▸ Your assignment
In the records below, find each line with "worn" and copy it.

Start of Task data

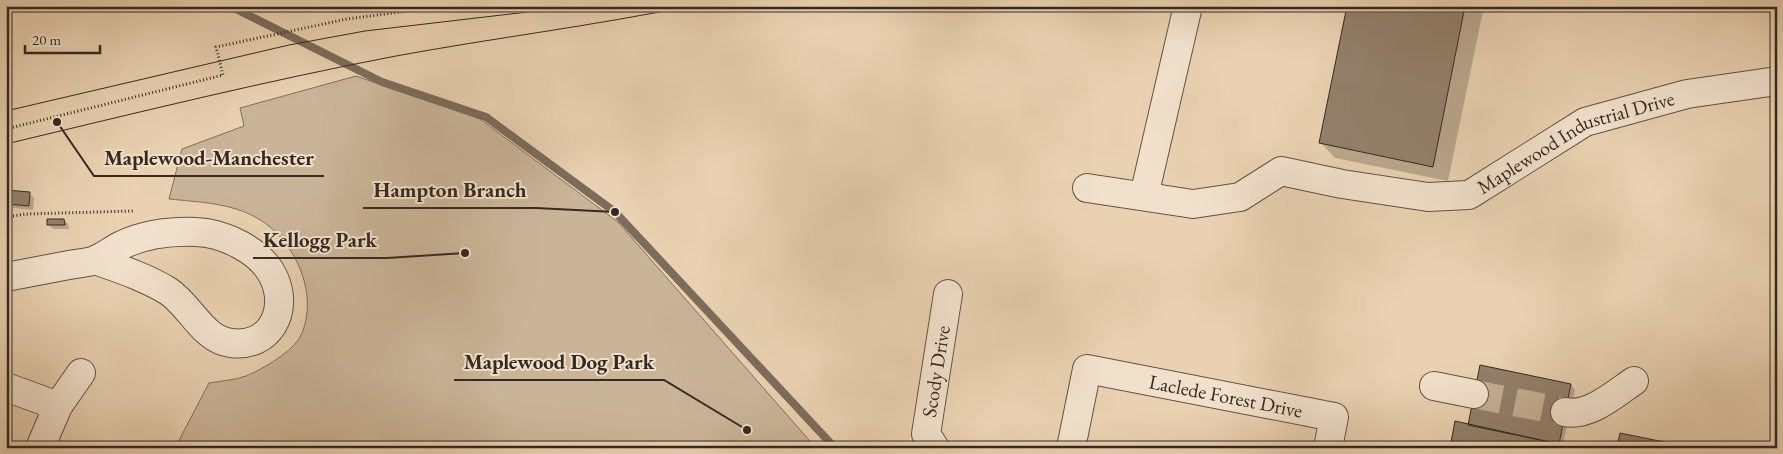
<svg xmlns="http://www.w3.org/2000/svg" width="1783" height="454" font-family="'EB Garamond',serif">
<style>
.green{fill:#cab498;stroke:#806e5c}
.shadow{fill:#0003}
.lines{fill:none;stroke-linecap:round;stroke-linejoin:round}
.stream{stroke:#7c6c5a;stroke-width:8}
.building{fill:#93806b;stroke:#352920}
.minor-tunnel{stroke:#c5af94;stroke-width:28;stroke-dasharray:28 14;stroke-linecap:butt}
.minor-casing{stroke:#625344;stroke-width:30}
.path{stroke:#352920;stroke-width:3;stroke-dasharray:1 2.5;stroke-linecap:butt}
.minor{stroke:#f1e1cc;stroke-width:28}
.tram{stroke:#352920;stroke-width:1}
.labels{text-anchor:middle;dominant-baseline:central;stroke-width:4;stroke-linejoin:round;paint-order:stroke}
.street-label{font-size:20px;fill:#352920;stroke:#f1e1cc}
.leader{fill:none;stroke:#352920;stroke-width:2}
.callout-dot{fill:#352920;stroke:#f1e1cc;stroke-width:2}
.callout-label{font-size:21px;text-anchor:middle;font-weight:bold;fill:#352920;stroke:#f1e1cc;stroke-width:4;stroke-linejoin:round;paint-order:stroke}
</style>
<rect width="100%" height="100%" fill="#e9d1b1"/>
<filter id="stains"><feTurbulence type="fractalNoise" baseFrequency=".004" numOctaves="4"/><feColorMatrix values="0 0 0 0 .2 0 0 0 0 .09 0 0 0 0 .02 0 0 0 .5 -.17"/></filter>
<radialGradient id="worn" r=".72"><stop offset=".6" stop-color="#630" stop-opacity="0"/><stop offset="1" stop-color="#630" stop-opacity=".3"/></radialGradient>
<path class="green" d="M356,76L480,119L618,222L816,448H175L209,383C221,381 235,380 246,376C263,369 294,351 301,335C320,294 294,237 255,217C230,203 198,202 169,199L182,149L244,126L240,108Z"/>
<path class="shadow" d="M1348,6H1484L1448,181L1335,158L1320,142Z
M6,191L29,193L34,198L33,210L6,207Z
M64,220L68,224L69,229H53L48,224Z
M1571,385L1575,390L1563,444L1580,448H1451L1469,425Z"/>
<g class="lines">
<path class="stream" d="M230,6L382,82L486,117L615,212L835,448"/>
</g>
<path class="building" d="M1347,6H1465L1433,167L1319,143Z
M6,190L30,192L29,206L6,204Z
M47,219H64L65,225H47Z
M1480,365L1571,384L1559,444L1468,425Z
M1455,421L1559,444L1582,448H1450Z
M1620,433L1694,448H1617Z"/>
<g class="lines">
<path class="minor-tunnel" d="M1474,394L1565,412"/>
<g class="minor-casing">
<g id="minor">
<path id="s1" d="M1087,188L1193,204L1240,197L1281,171L1342,184L1428,197L1469,195L1585,122L1687,94L1777,81"/>
<path d="M1144,196L1188,6"/>
<path d="M6,277C27,273 48,269 69,265C78,263 88,263 95,260C105,256 113,249 122,245C145,234 170,231 196,232C224,233 262,251 274,278C289,311 270,348 231,343C203,340 190,305 168,291C145,277 120,269 95,260"/>
<path d="M1434,386L1474,394"/>
<path d="M6,387L58,406"/>
<path d="M1565,412C1589,417 1615,394 1634,381"/>
<path d="M40,448L58,406L81,373"/>
<path id="s2" d="M935,448L926,434L948,294"/>
<path id="s3" d="M1071,448L1087,369L1334,417L1328,448"/>
</g>
</g>
<path class="path" d="M6,129L223,75L216,47L347,19L446,6
M6,217L26,214L133,211"/>
<use href="#minor" class="minor"/>
<path class="tram" d="M6,111L289,45L365,31L579,6
M6,144C136,113 265,81 396,56C494,38 592,26 690,6"/>
</g>
<g class="labels">
<g class="street-label">
<text stroke="none"><textPath href="#s1" startOffset="514">Maplewood Industrial Drive</textPath></text>
<text stroke="none"><textPath href="#s2" startOffset="80">Scody Drive</textPath></text>
<text stroke="none"><textPath href="#s3" startOffset="222">Laclede Forest Drive</textPath></text>
</g>
</g>
<path class="leader" d="M57 122L94 176H324M615 212L536 208H363M465 253L387 258H253M747 430L664 380H454"/>
<g class="callout-dot">
<circle cx="57" cy="122" r="5"/>
<circle cx="615" cy="212" r="5"/>
<circle cx="465" cy="253" r="5"/>
<circle cx="747" cy="430" r="5"/>
</g>
<g class="callout-label">
<text x="209" y="165">Maplewood-Manchester</text>
<text x="450" y="197">Hampton Branch</text>
<text x="320" y="247">Kellogg Park</text>
<text x="559" y="369">Maplewood Dog Park</text>
</g>
<rect width="1783" height="454" fill="none" stroke="#e9d1b1" stroke-width="25"/>
<rect x="8" y="8" width="1768" height="439" fill="none" stroke="#352920" stroke-width="2.5"/>
<rect x="12" y="12" width="1758" height="429" fill="none" stroke="#352920"/>
<path d="M25 45v8h75v-8" fill="none" stroke="#352920" stroke-width="2.5"/>
<text x="32" y="45" font-size="15" fill="#352920" stroke="#f1e1cc" stroke-width="4" paint-order="stroke">20 m</text>
<rect width="100%" height="100%" filter="url(#stains)"/>
<rect width="100%" height="100%" fill="url(#worn)"/>
</svg>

End of Task data

▸ Solution to the exercise
<radialGradient id="worn" r=".72"><stop offset=".6" stop-color="#630" stop-opacity="0"/><stop offset="1" stop-color="#630" stop-opacity=".3"/></radialGradient>
<rect width="100%" height="100%" fill="url(#worn)"/>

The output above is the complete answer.